Saturday, April 20, 2024

Top farmers make more while polluting less

Neal Wallace
A new way of measuring dairy farm performance could provide a template for farmers to grow production and profits while cutting their environmental impacts.
Reading Time: 2 minutes

There was no magical new technology.

In fact, the model was already used by farmers who were profitable on a $4.30 payout, being able to operate on a breakeven figure of $3.30.

The Ministry for Primary Industries’ Farm Systems Change study looked at the animal health, environmental and financial performance of a select group of high-performing farmers to determine what made them different.

Sector policy director Jarred Mair said those farmers were maximising the use of their capital and in doing so were more profitable, had high production and in some cases an environmental footprint 40% lower than contemporaries while meeting strict nitrogen caps.

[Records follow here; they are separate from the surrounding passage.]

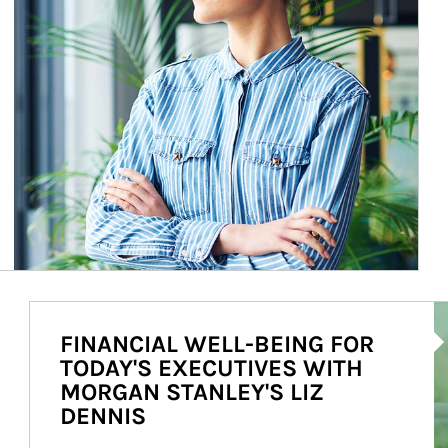
Ar
FINANCIAL WELL-BEING FOR
TODAY'S EXECUTIVES WITH
MORGAN STANLEY'S LIZ
DENNIS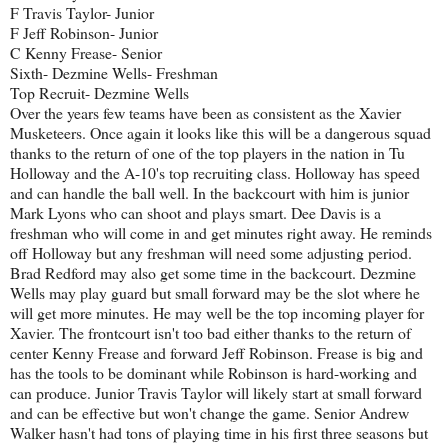
F Travis Taylor- Junior
F Jeff Robinson- Junior
C Kenny Frease- Senior
Sixth- Dezmine Wells- Freshman
Top Recruit- Dezmine Wells
Over the years few teams have been as consistent as the Xavier
Musketeers. Once again it looks like this will be a dangerous squad
thanks to the return of one of the top players in the nation in Tu
Holloway and the A-10's top recruiting class. Holloway has speed
and can handle the ball well. In the backcourt with him is junior
Mark Lyons who can shoot and plays smart. Dee Davis is a
freshman who will come in and get minutes right away. He reminds
off Holloway but any freshman will need some adjusting period.
Brad Redford may also get some time in the backcourt. Dezmine
Wells may play guard but small forward may be the slot where he
will get more minutes. He may well be the top incoming player for
Xavier. The frontcourt isn't too bad either thanks to the return of
center Kenny Frease and forward Jeff Robinson. Frease is big and
has the tools to be dominant while Robinson is hard-working and
can produce. Junior Travis Taylor will likely start at small forward
and can be effective but won't change the game. Senior Andrew
Walker hasn't had tons of playing time in his first three seasons but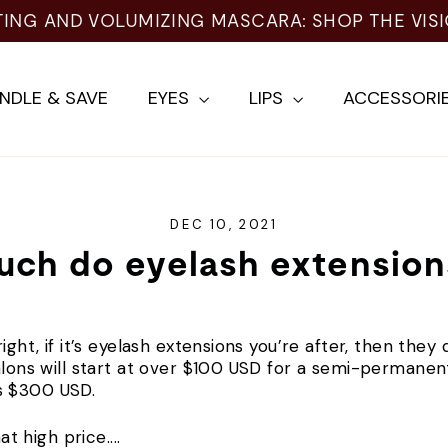
TING AND VOLUMIZING MASCARA: SHOP THE VIS
NDLE & SAVE
EYES
LIPS
ACCESSORI
DEC 10, 2021
ch do eyelash extension
ight, if it’s eyelash extensions you’re after, then the
salons will start at over $100 USD for a semi-permanen
as $300 USD.
at high price....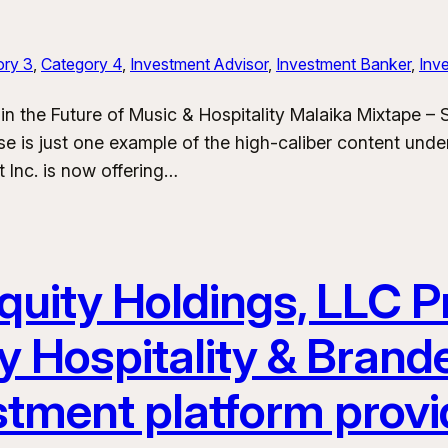
ory 3
, 
Category 4
, 
Investment Advisor
, 
Investment Banker
, 
Inve
in the Future of Music & Hospitality Malaika Mixtape –
e is just one example of the high-caliber content und
 Inc. is now offering…
uity Holdings, LLC Pr
y Hospitality & Bran
stment platform provi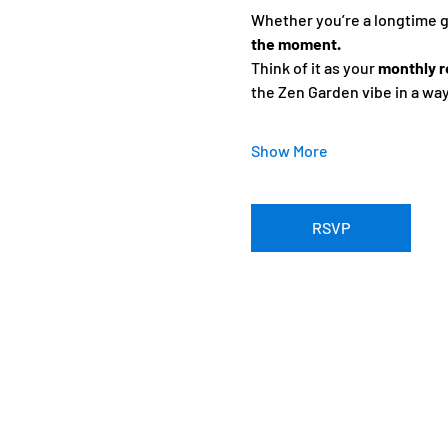
Whether you’re a longtime gue
the moment.
Think of it as your 
monthly r
the Zen Garden vibe in a wa
Show More
RSVP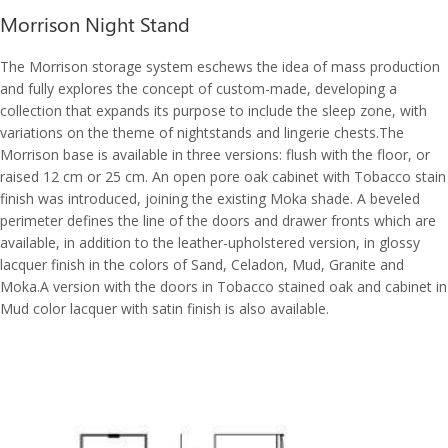
Morrison Night Stand
The Morrison storage system eschews the idea of mass production
and fully explores the concept of custom-made, developing a
collection that expands its purpose to include the sleep zone, with
variations on the theme of nightstands and lingerie chests.The
Morrison base is available in three versions: flush with the floor, or
raised 12 cm or 25 cm. An open pore oak cabinet with Tobacco stain
finish was introduced, joining the existing Moka shade. A beveled
perimeter defines the line of the doors and drawer fronts which are
available, in addition to the leather-upholstered version, in glossy
lacquer finish in the colors of Sand, Celadon, Mud, Granite and
Moka.A version with the doors in Tobacco stained oak and cabinet in
Mud color lacquer with satin finish is also available.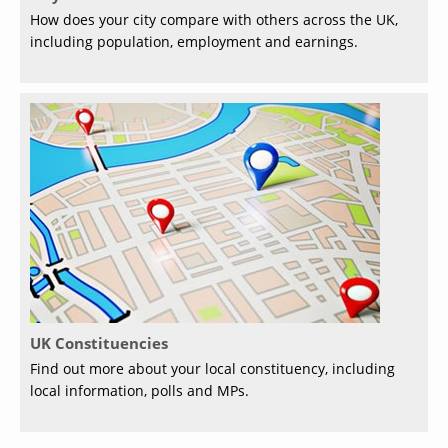
How does your city compare with others across the UK,
including population, employment and earnings.
UK Constituencies
Find out more about your local constituency, including
local information, polls and MPs.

“They are efficient capital structures and processes.”

Case studies found farms making a 40% return on investment in a low-payout environment and 100% when the payout was high.

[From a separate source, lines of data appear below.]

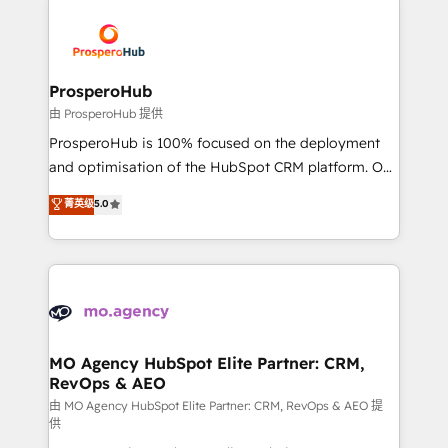
With an average rating of 4.9/5 and a proven track
& marketing automation, and digital marketing. With
record of business transformation, our growth-first
extensive experience working with tech companies
approach has helped brands dominate their
and manufacturers since 2002, we are committed to
markets.
empowering our clients and developing their
ProsperoHub
autonomy. Get to grips with HubSpot through
由 ProsperoHub 提供
guided implementation and seamless integration of
ProsperoHub is 100% focused on the deployment
the CRM platform into your digital ecosystem. Would
and optimisation of the HubSpot CRM platform. Our
you like support in deploying your inbound
highly experienced team of solutions experts will
菁英级
5.0
marketing strategy? We'll provide support tailored
ensure that you achieve maximum adoption and
to your needs and sales objectives. With 125+
ROI from your HubSpot investment. Use our
certifications, we are part of the most certified
extensive HubSpot, sales, marketing, service and
Canadian agencies, and we both hold Onboarding
integrations expertise to lead your team on their
Accreditations. Based in Canada (coast to coast), our
HubSpot journey, design and implement your
services are offered in both English & French.
processes and skilfully bring your revenue
infrastructure to life. Our collaborative approach
MO Agency HubSpot Elite Partner: CRM,
RevOps & AEO
keeps you in control whilst we plan and support the
route to your revenue goals. We have successfully
由 MO Agency HubSpot Elite Partner: CRM, RevOps & AEO 提
供
supported over 500 organisations with HubSpot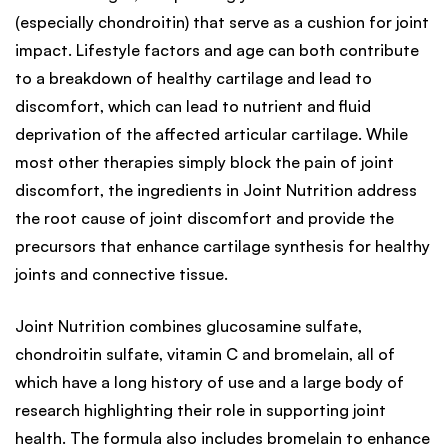
(especially chondroitin) that serve as a cushion for joint
impact. Lifestyle factors and age can both contribute
to a breakdown of healthy cartilage and lead to
discomfort, which can lead to nutrient and fluid
deprivation of the affected articular cartilage. While
most other therapies simply block the pain of joint
discomfort, the ingredients in Joint Nutrition address
the root cause of joint discomfort and provide the
precursors that enhance cartilage synthesis for healthy
joints and connective tissue.
Joint Nutrition combines glucosamine sulfate,
chondroitin sulfate, vitamin C and bromelain, all of
which have a long history of use and a large body of
research highlighting their role in supporting joint
health. The formula also includes bromelain to enhance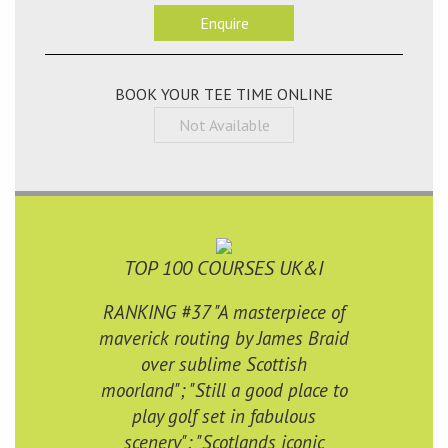
Enquire
BOOK YOUR TEE TIME ONLINE
Not Available
TOP 100 COURSES UK&I
RANKING #37 "A masterpiece of
maverick routing by James Braid
over sublime Scottish
moorland"; "Still a good place to
play golf set in fabulous
scenery"; "Scotlands iconic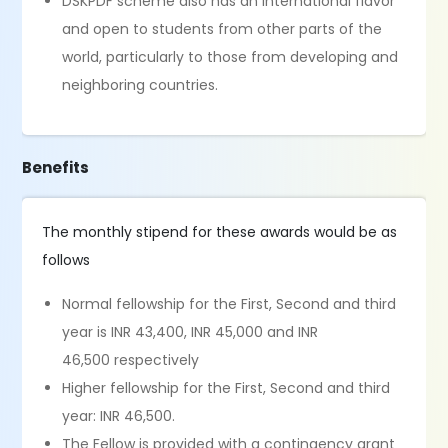
DSKPDF scheme also has an international flavor
and open to students from other parts of the
world, particularly to those from developing and
neighboring countries.
Benefits
The monthly stipend for these awards would be as
follows
Normal fellowship for the First, Second and third
year is INR 43,400, INR 45,000 and INR
46,500 respectively
Higher fellowship for the First, Second and third
year: INR 46,500.
The Fellow is provided with a contingency grant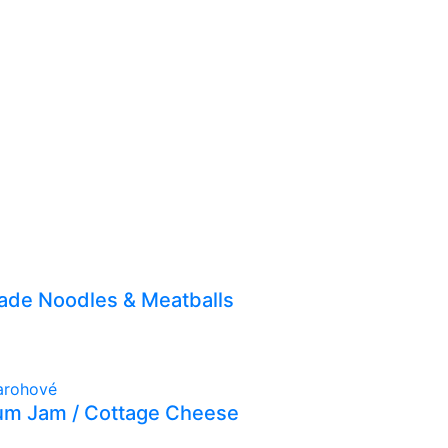
de Noodles & Meatballs
lum Jam / Cottage Cheese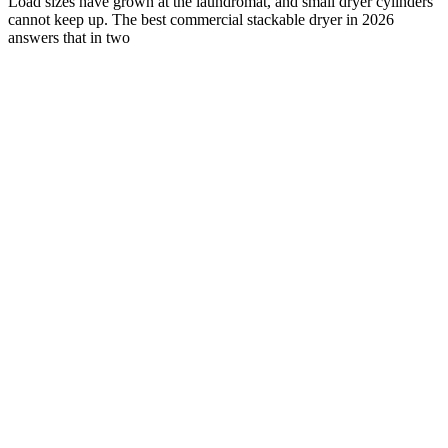
Load sizes have grown at the laundromat, and small dryer cylinders
cannot keep up. The best commercial stackable dryer in 2026
answers that in two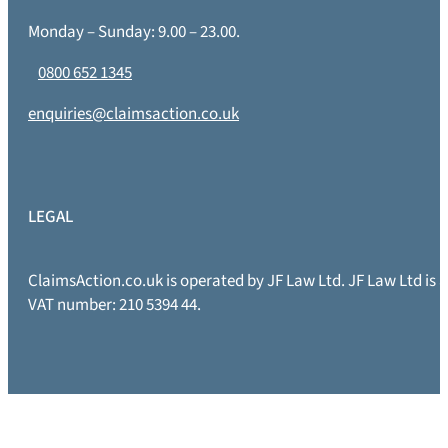
Monday – Sunday: 9.00 – 23.00.
0800 652 1345
enquiries@claimsaction.co.uk
LEGAL
ClaimsAction.co.uk is operated by JF Law Ltd. JF Law Ltd is
VAT number: 210 5394 44.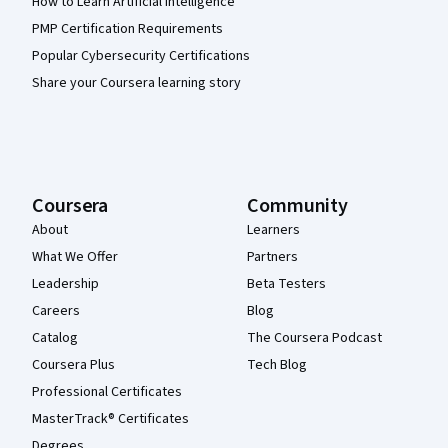
How to Learn Artificial Intelligence
PMP Certification Requirements
Popular Cybersecurity Certifications
Share your Coursera learning story
Coursera
Community
About
Learners
What We Offer
Partners
Leadership
Beta Testers
Careers
Blog
Catalog
The Coursera Podcast
Coursera Plus
Tech Blog
Professional Certificates
MasterTrack® Certificates
Degrees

Mair said in one case they studied two farms next to each other that each had similar herd shelters.

They found one farm was performing strongly but the other was struggling so were digging deeper to determine why.

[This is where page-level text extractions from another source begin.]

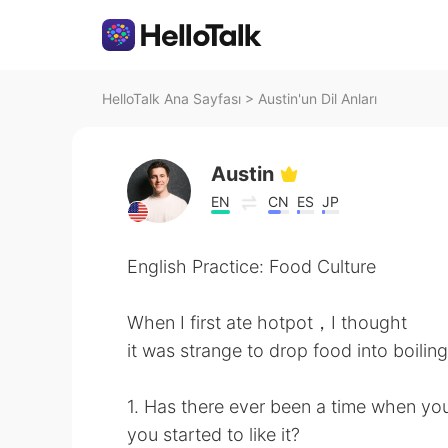
HelloTalk Ana Sayfası
>
Austin'un Dil Anları
Austin
EN
CN
ES
JP
English Practice: Food Culture
When I first ate hotpot，I thought
it was strange to drop food into boili
1. Has there ever been a time when yo
you started to like it?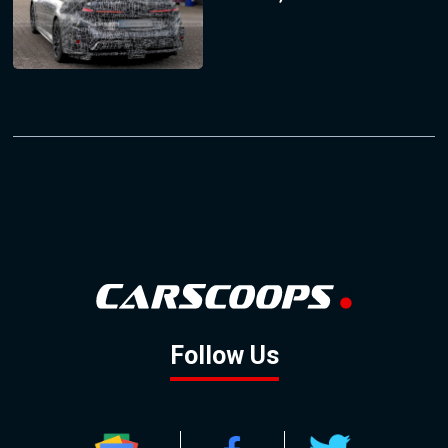
Follow Us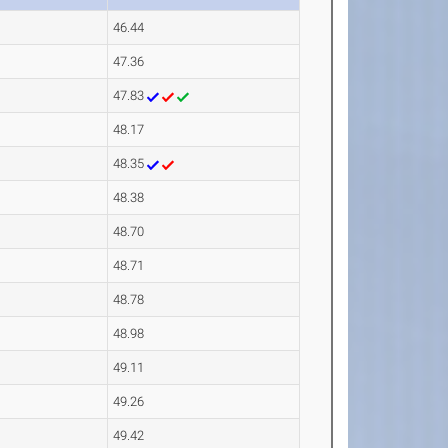
46.44
47.36
47.83
48.17
48.35
48.38
48.70
48.71
48.78
48.98
49.11
49.26
49.42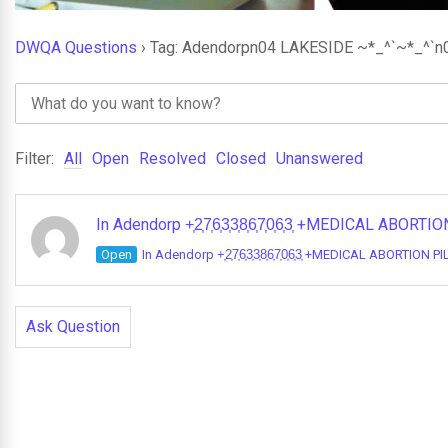
DWQA Questions
›
Tag: Adendorpn04 LAKESIDE ~*_^`~*_^`n
Filter:
All
Open
Resolved
Closed
Unanswered
In Adendorp +͎2͎7͎6͎3͎3͎8͎6͎7͎0͎6͎3͎ +MEDICAL A
Open
In Adendorp +͎2͎7͎6͎3͎3͎8͎6͎7͎0͎6͎3͎ +MEDICAL ABORTI
Ask Question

A common theme was the difference in how they used their capital investment but Mair said there was also disconnect between the information provided by bankers, accountants and farm advisers and how to run a capital-efficient farm.

Capital efficiency was about how it was attributed and how the business was structured but it also required slightly different metrics to measure.

Initial conclusions were that productivity gains were still possible in existing farm systems and with existing capital through tweaking processes and systems.

But it also found that if banks, accountants and farm advisers delivered a consistent message, farmers would be more efficient in their use of capital.

The project followed an assessment of the goal of growing exports to 40% of GDP, which would require a doubling of primary sector exports from $32 billion to $64b.

Meeting those goals also required significant capital investment.

Mair said the next step was talking to bankers, accountants and farm advisers including Dairy NZ about the information gathered from the case studies so lessons could be more widely adopted.

With increasing regulation and public questioning of the impact of farming, spreading the message of how to operate with a low environmental footprint while growing or at least holding production was invaluable.

“It will give farmers options to look at their operations differently and to learn from other farmers,” Mair said.